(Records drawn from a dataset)
▶

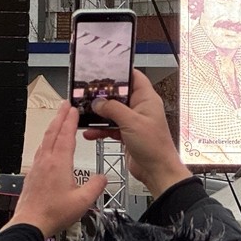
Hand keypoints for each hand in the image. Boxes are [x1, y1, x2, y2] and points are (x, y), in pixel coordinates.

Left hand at [7, 104, 106, 237]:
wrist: (30, 222)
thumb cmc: (54, 213)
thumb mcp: (83, 201)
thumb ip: (96, 186)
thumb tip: (102, 177)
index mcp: (58, 164)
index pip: (65, 136)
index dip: (70, 121)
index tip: (73, 109)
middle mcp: (45, 161)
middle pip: (53, 133)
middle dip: (59, 117)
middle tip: (65, 105)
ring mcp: (37, 167)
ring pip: (45, 141)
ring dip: (52, 127)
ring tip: (57, 120)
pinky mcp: (32, 174)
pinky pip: (40, 151)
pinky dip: (46, 141)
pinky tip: (48, 145)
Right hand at [82, 69, 191, 198]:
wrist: (157, 171)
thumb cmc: (154, 146)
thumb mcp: (131, 122)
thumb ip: (112, 109)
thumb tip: (97, 102)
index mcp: (146, 100)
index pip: (134, 78)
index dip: (121, 71)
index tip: (104, 69)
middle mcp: (140, 108)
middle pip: (118, 95)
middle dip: (102, 94)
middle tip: (86, 92)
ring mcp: (132, 121)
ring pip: (111, 111)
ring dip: (98, 114)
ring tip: (84, 113)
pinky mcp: (126, 133)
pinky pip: (109, 127)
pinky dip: (99, 129)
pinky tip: (89, 133)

◀

**Task requirements:** Print the lines from the beginning of the records up to and including the line containing "index mcp: (58, 164)", word for word, with no pictures.

**Written answer:**
Hand keypoints for each hand in the image. Boxes are [x1, y1, x2, y2] and points are (x, y), in pixel coordinates.

Left hand at [7, 104, 106, 237]:
wrist: (30, 222)
thumb cmc: (54, 213)
thumb mcp: (83, 201)
thumb ip: (96, 186)
thumb tip: (102, 177)
index mcp: (58, 164)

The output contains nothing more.